The universal confusion between translators and interpreters comes to light when members of legal profession develop a need for a certified translation. Consider the following hypothetical: A young litigation associate has an English-language legal document that needs to be translated into Italian. The case is filed with the Civil Branch of the Supreme Court of the State of New York, New York County. In order to introduce it as an exhibit at trial, a certified translation of the document is required. Not sure what ‘certified’ means, the associate picks up the phone and asks his legal translation company to arrange for the document to be translated by someone certified by the New York Courts.
Little does he know, there is an inherent problem with this request. There are several English-Italian interpreters residing in New York who are qualified to interpret in the state and federal court by virtue of their background and experience. None of them, however, are court-certified. That does not mean that the young litigation associate’s quest for a certified Italian translation is futile. He just needs to realize that certified translations can and should be done by professional translators (who may or may not be certified, who may or may not be court interpreters, and who may or may not reside in New York), whose job is translating foreign-language documents.

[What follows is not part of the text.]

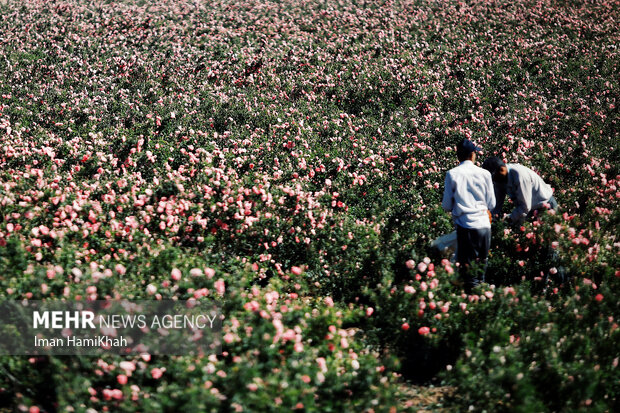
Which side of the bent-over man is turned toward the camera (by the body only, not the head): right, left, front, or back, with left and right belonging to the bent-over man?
left

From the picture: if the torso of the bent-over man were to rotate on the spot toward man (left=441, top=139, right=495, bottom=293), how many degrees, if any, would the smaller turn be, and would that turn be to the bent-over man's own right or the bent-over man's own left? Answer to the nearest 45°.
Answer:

In fact, Federal Rule of Evidence 604 states that “(a)n interpreter is subject to the provisions of these rules relating to qualification as an expert . . . .” Even though this rule explicitly applies only to interpreters (who translate spoken language), as opposed to translators (who translate written language), no less an authority than Prof. Edward Imwinkelried says, without qualification, that translators are expert witnesses, and the courts generally treat them as such.